I have several reasons for believing that I have hands. First, however, I will address some potential concerns with the idea that I have hands: Examined closely, the specific actualizations of my hands are subject to change, and frequently, especially due to the temporary nature of the epidermis and the fact that organic creatures and their prehensile appendages are typically subject to cycles of growth and decay, and that these processes are largely outside their willful control. I must concede that some of the secondary properties of my hands are mutable and automatic, but this does not disprove their existence, their responsiveness to my will, their relation to my central person (i.e. my body), or their singular connection to my sense experience; these things constitute, perhaps, the phenomenological essence of those appendages which are the referential object of the term “my hands.”

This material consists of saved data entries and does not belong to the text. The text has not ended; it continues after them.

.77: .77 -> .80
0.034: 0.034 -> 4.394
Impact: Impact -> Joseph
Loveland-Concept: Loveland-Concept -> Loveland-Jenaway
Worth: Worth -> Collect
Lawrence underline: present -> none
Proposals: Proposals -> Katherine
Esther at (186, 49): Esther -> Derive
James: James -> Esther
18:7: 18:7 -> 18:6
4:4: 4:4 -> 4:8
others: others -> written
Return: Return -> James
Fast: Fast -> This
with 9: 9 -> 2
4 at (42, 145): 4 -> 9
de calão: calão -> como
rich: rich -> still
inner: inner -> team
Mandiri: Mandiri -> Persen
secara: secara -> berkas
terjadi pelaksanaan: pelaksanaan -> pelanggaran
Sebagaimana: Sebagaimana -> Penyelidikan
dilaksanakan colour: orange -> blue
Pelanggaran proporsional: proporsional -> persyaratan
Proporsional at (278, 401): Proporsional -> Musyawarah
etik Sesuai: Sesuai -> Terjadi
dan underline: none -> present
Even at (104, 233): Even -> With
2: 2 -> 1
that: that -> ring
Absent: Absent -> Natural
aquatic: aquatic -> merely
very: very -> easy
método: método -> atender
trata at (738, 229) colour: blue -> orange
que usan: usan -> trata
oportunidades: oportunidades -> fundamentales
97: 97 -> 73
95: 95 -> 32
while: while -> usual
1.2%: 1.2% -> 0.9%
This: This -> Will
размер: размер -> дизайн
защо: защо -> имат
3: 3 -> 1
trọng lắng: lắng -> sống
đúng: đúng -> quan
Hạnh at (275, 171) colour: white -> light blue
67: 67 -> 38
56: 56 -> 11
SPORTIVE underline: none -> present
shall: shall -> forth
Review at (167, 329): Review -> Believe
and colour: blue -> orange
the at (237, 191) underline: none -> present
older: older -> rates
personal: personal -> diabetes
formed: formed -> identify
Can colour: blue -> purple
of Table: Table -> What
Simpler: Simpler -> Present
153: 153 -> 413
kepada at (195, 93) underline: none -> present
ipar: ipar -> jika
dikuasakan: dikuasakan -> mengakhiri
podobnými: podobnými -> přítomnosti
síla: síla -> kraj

These concerns and potential objections aside, some of the specific reasons I have for believing that I have hands are as follows: I am currently typing with prehensile appendages located at the end of a pair of arms. I am experiencing the effect of their actions in the form of sensory feedback (e.g. the tapping of keys and words appearing on-screen in my word processor, the experience of texture). When I will these prehensile appendages to move in a particular direction or perform a particular action, they do so, to the degree of dexterity that I have trained myself to possess. This I can prove by example, if necessary. If another person wills them to move, they do not respond. It therefore follows that these prehensile appendages are hands, and that they are mine.

These reasons are not only grounded in evidence, proof, or fact, but they are such. Prehensile appendages at the end of arms below the wrist can only be hands. Hands organically attached to me that I move through will alone can only be my hands. When I will them to act, I experience sensory feedback, sensory feedback which is relayed to no one but me — this would not occur if these were not my hands. The statement “I have hands” is therefore reasonable and defensible.

My belief can be evaluated deductively. The argument in favor of the conclusion that I have hands seems to be both valid and sound. I am aware that my argument rests – at least partially – on my having arms, although I have attempted to circumvent this valid contention by defining hands as prehensile appendages at the end of arms (not merely my arms), and deductively proving that an ability to directly exert will over their movement and receive tactile, sensate feedback causes them to be considered my hands, rather than their attachment to what I do indeed consider to be my arms.

For these reasons and based on these arguments, I consider the belief or claim that I have hands to be justified and true. As reasoned, it should also be considered an objective belief, as the premises would not vary from person to person insofar as they refer to an experience common to all people who employ will to control their prehensile appendages.

My belief is not an opinion because there is no room for reasonable uncertainty or alternative explanations if my arguments are well-reasoned, nor is it based on faith, although I understand that it is based upon certain metaphysical and epistemological assumptions regarding the nature of being, ownership, will, and knowledge.

My belief is actually acceptable, and further, actionable, because I have justified reasons, good evidence, and sound reasoning, as outlined above.

As a philosopher, academic, and iconoclast, one should wonder at my pretensions to critical thinking if I could not adequately defend a claim as elementary and apparently self-evident as “I have hands.” As an aspiring functional and stable person, however, one should wonder at my pretensions to sanity and reasonableness if I should move through life in this way — if I should claim to genuinely live in the mode of skepticism, or even if I should comport myself in a pedantic and overly critical manner.